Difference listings
^^^^
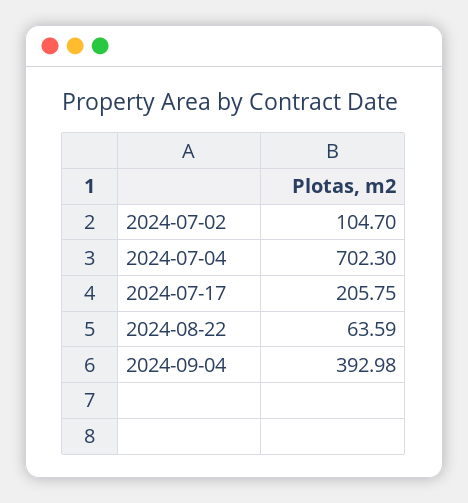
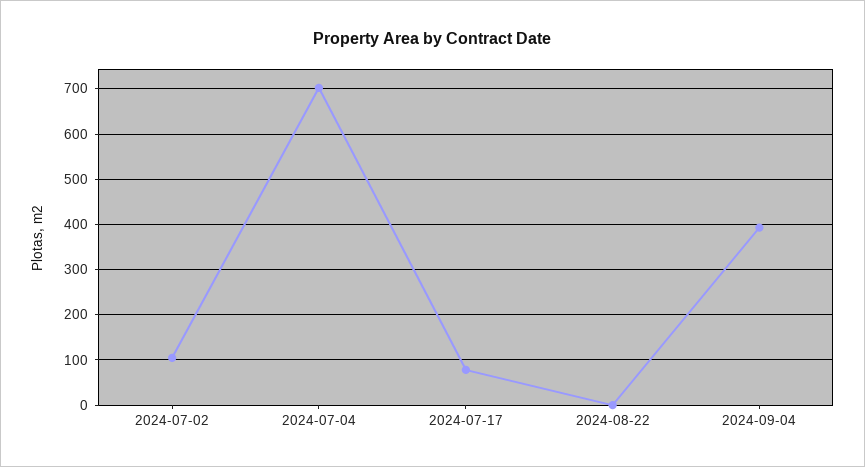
  {
    "2024-07-02": 104.7,
    "2024-07-04": 702.3,
-   "2024-07-17": 205.75,
+   "2024-07-17": 80,
-   "2024-08-22": 63.59,
+   "2024-08-22": 0,
    "2024-09-04": 392.98
  }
^^^^
PROMPT
Each line of the data above must be repeated exactly, images excluded.

SOLUTION TO THE EXERCISE
  {
    "2024-07-02": 104.7,
    "2024-07-04": 702.3,
-   "2024-07-17": 205.75,
+   "2024-07-17": 80,
-   "2024-08-22": 63.59,
+   "2024-08-22": 0,
    "2024-09-04": 392.98
  }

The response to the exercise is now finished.